Suppose that we have a Brownian motion and we define the P-augmented filtration by
$$\mathcal{F}^W_t:=\sigma(\mathcal{F}^0_t \cup \mathcal{N})$$
where $\mathcal{F}_t^0:=\sigma(W_s;s\le t)$ and $\mathcal{N}:=\{B\subset \Omega|\exists A\in\mathcal{F}^0_\infty \mbox{ with }B\subset A \mbox{ and } P(A)=0\} $
Now suppose we have an equivalent measure of Girsanov type, i.e. the density has the form $$ \frac{dQ}{dP}=\mathcal{E}(\gamma \cdot W)$$
where $\mathcal{E}$ is the stochastic exponential. Moreover to be an equivalent measure we assume that $\mathcal{E}(\gamma\cdot W)_\infty >0$ and it is an uniformly integrable martingale. Hence we know, $W^*=W-\int\gamma ds$ is a $Q$-Brownian Motion. If we now define the Q-augmented filtration of $W^*$, is this the same as the P-augmented filtration for $W$, i.e.
$$\mathcal{F}^W_t=\mathcal{F}^{W^*}_t$$
If $\gamma$ would be deterministic, I would intuitively say yes, but $\gamma$ is usually assumed to be an predictable process, so I'm not sure about it.
As motivation:
This question shows up in a script about mathematical finance: Let $(\Omega,\mathcal{F},\{\mathcal{F}_t^W\},P)$ be a filtered prob. space. Suppose we have equivalent martingale measure for all the risky asset $S^1,\dots,S^n$, i.e. $Q$ is equivalent to $P$ and under $Q$, every $S^i$ is a martingale.

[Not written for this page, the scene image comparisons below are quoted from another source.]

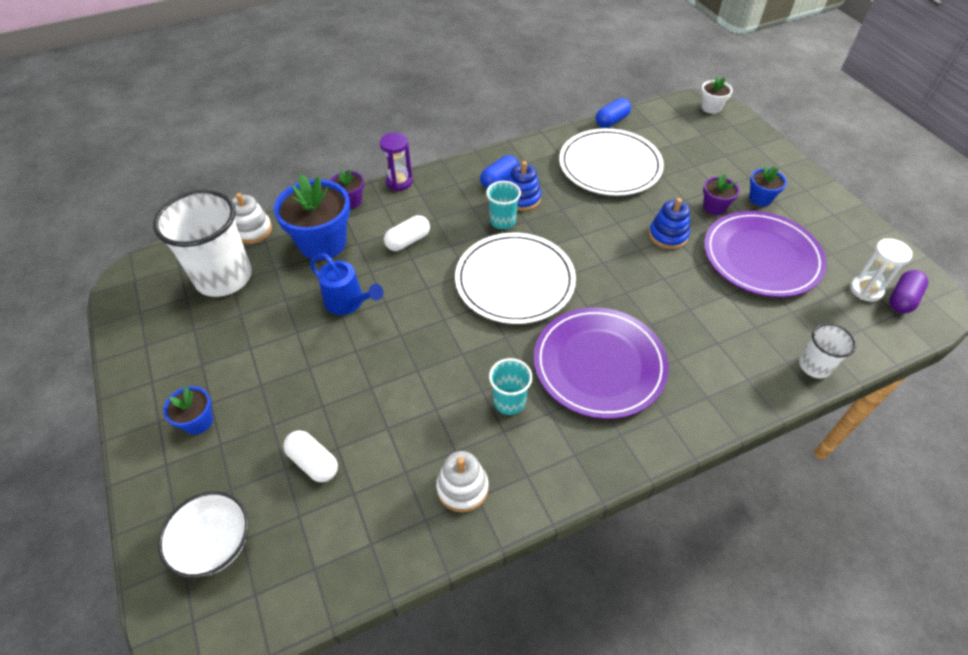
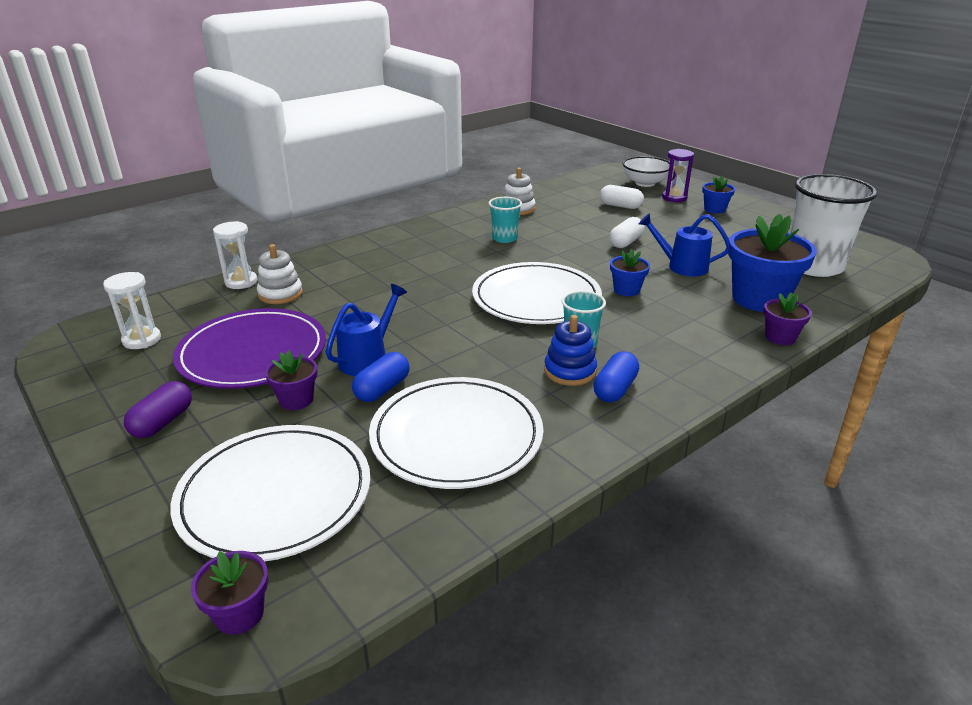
camera: 165 degrees right, 20 degrees down
(252, 230) = (845, 298): white stacking toy -> white stacking toy (280, 294)
(399, 182) = (747, 366): purple hourglass -> purple hourglass (674, 198)
(408, 241) = (672, 312): white capsule -> white capsule (626, 242)
(599, 364) = (437, 261): purple plate -> none
(611, 121) = (467, 530): blue capsule -> blue capsule (382, 389)
(668, 235) = (368, 358): blue stacking toy -> blue watering can
(710, 150) = (275, 495): none -> white plate
(711, 107) = (239, 614): white flower pot -> purple flower pot
(760, 198) = (220, 422): blue flower pot -> blue flower pot (626, 290)
(814, 366) = (241, 282): white cup -> white hourglass
(902, 299) = (105, 337): purple capsule -> purple capsule (163, 422)

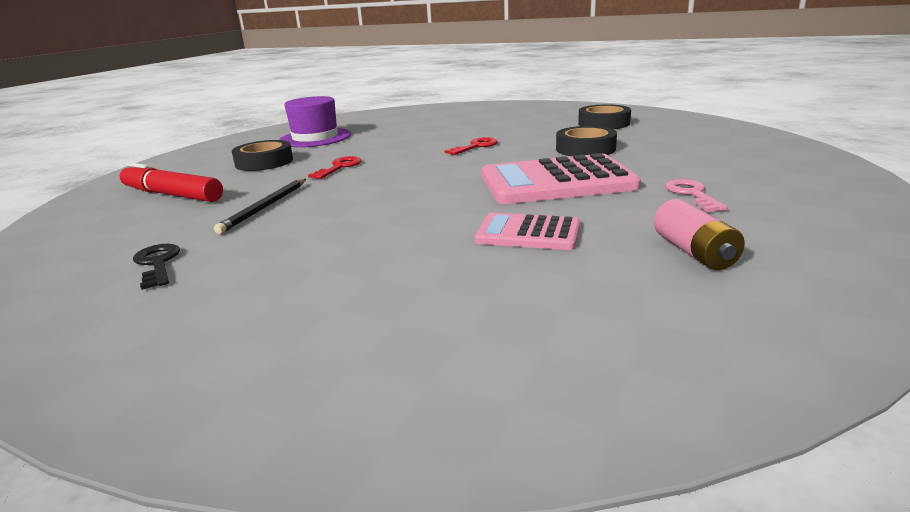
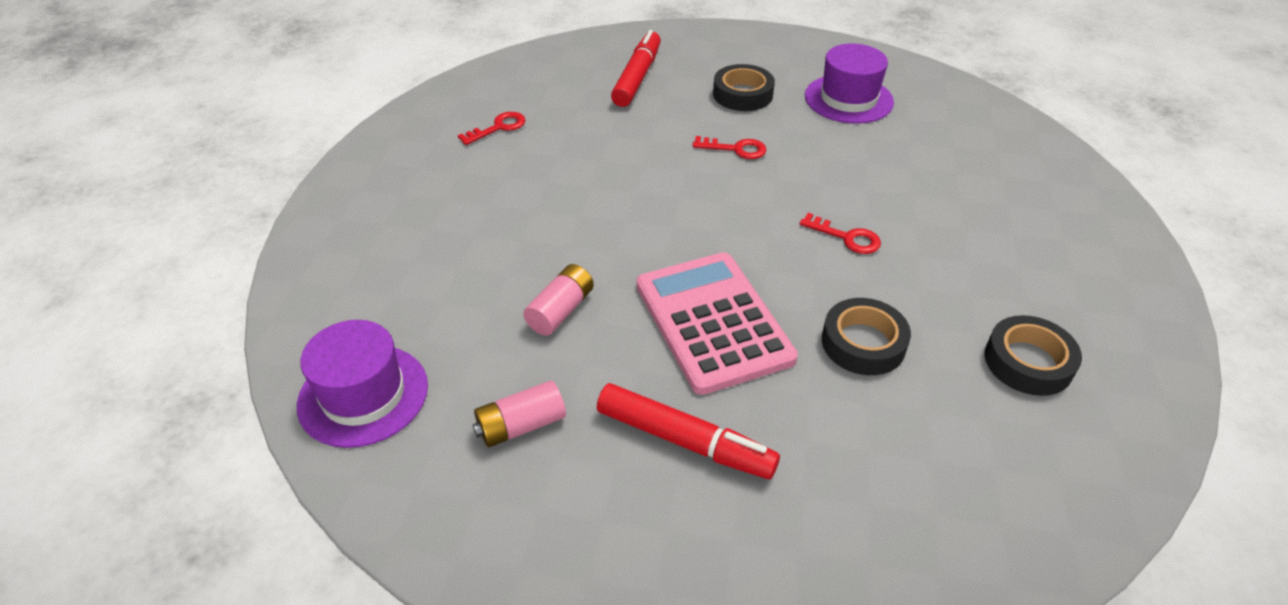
camera: 75 degrees right, 20 degrees up
(157, 264) = (498, 127): black key -> red key
(265, 207) = (612, 138): black pencil -> none
(528, 233) = (561, 310): pink calculator -> pink battery
(668, 351) = (363, 395): none -> purple hat
(692, 194) = (684, 441): pink key -> red marker

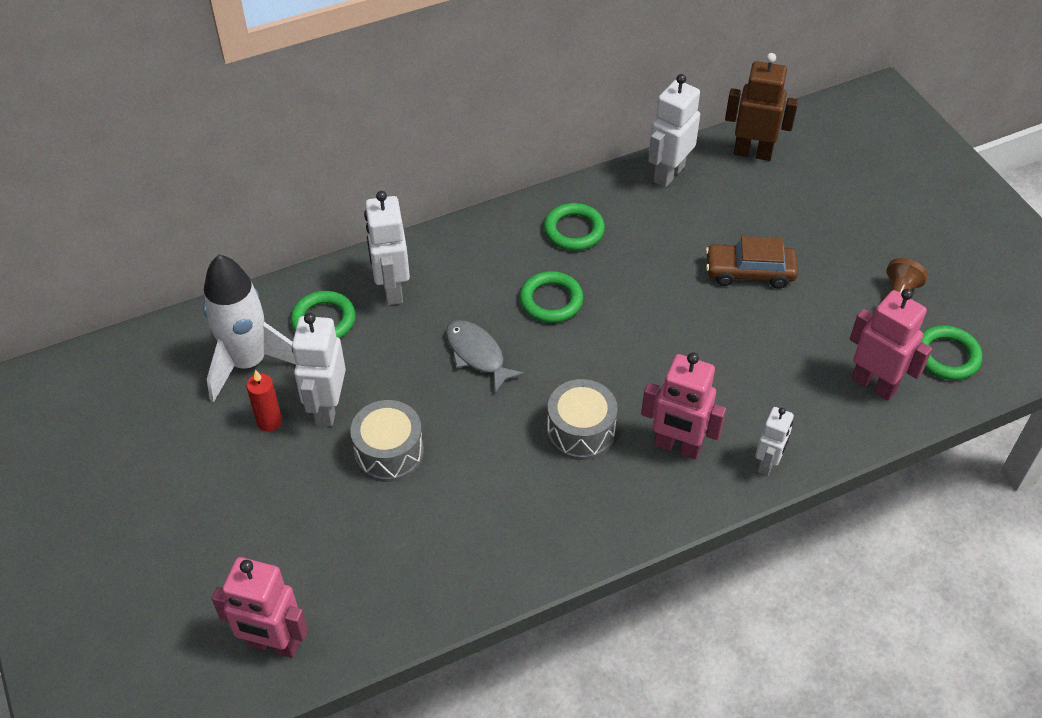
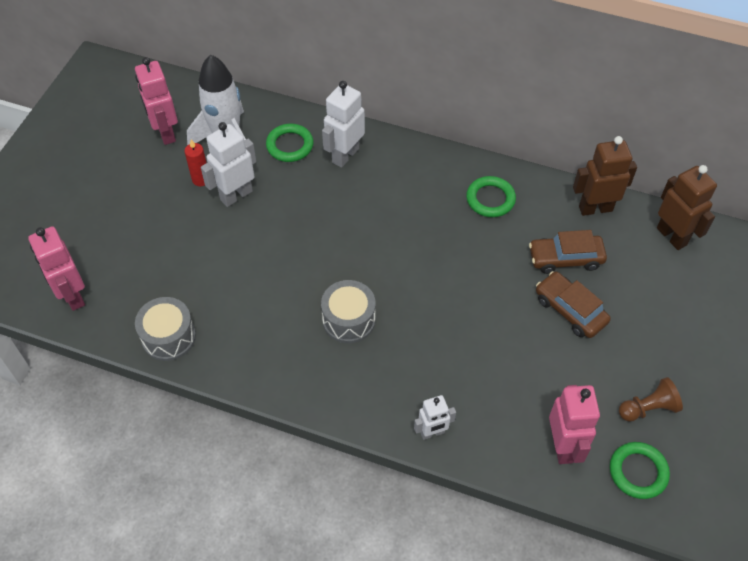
camera: 45 degrees right, 5 degrees up
(389, 452) = (237, 245): grey drum -> grey drum (169, 337)
(477, 354) = (346, 229): grey fish -> none
(551, 300) = (425, 231): green ring -> none
(668, 174) = (595, 208): white robot -> brown robot
(677, 447) = (391, 376): pink robot -> pink robot (165, 133)
(695, 233) = (565, 258): none -> brown car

We had the following martingale representation theorem:
let $(\Omega,\mathcal{F},(\mathcal{F}_t^W),P)$ as above, then every local $P$ martingale $M$ has a continuous version and there exists a pred. process $b$(nice enough) such that
$$ M(t)=M(0)+\int_0^t b(s)dW(s)$$
Am I right about the following: Saying that $Q$ is an EMM, means $S^i$ is a martingale with respect to $Q$ and the filtration given in the setup, here $(\mathcal{F}_t^W)$?
In the script they say, we can write every $S^i$ as:
$$dS^i_t=b(t)dW^*(t)$$
which comes from the martingale representation. So the thing I do not see is, we have a $Q$ martingale, with respect to the filtration $(\mathcal{F}_t^W)$ but we want to use the martingale rep. with $W^*$. Hence we must either know that $S^i$ is a $(\mathcal{F}_t^{W^*})$ martingale (w.r.t to $Q$), or the two filtrations should be equal. If $\mathcal{F}_t^W=\mathcal{F}_t^{W^*}$ then trivially $S^i$ is also a martingale w.r.t to $Q$ and $(\mathcal{F}_t^{W^*})$
Best Answer
As mentioned in the question, $W^Q_t = W^P_t - \int_0^t{\gamma(t)} ds$ is $Q$-Brownian motion where $Q$ is equivalent to P. Let $\Gamma(t) = \int_0^t{\gamma(t)} ds$, then $\cal F^{W^Q}_t$ will be identical to $\cal F^{W^P}_t$ only if $\Gamma(t)$ is a $\cal F^{W^P}_t$- measurable process or in other words $\Gamma(t)$ is an adapted process with respect to $\cal F^{W^P}_t$.
Under this condition, clearly $W^P_t-\Gamma(t)$ will be adapted with respect to $\cal F^{W^P}_t$ and this filtration is the smallest $\sigma$-algebra with this property. Thus it will be identical to $\cal F^{W^Q}_t$.
As an interpretation linked with mathematical finance, $\cal F^{W^P}_t$ corresponds to public information present in the capital markets till time $t$ and if we use a stochastic process($\gamma(t)$) which relies on private information, we cannot perform the change of measure using Girsanov theorem and calculated Arbitrage Free Prices will not be correct/consistent.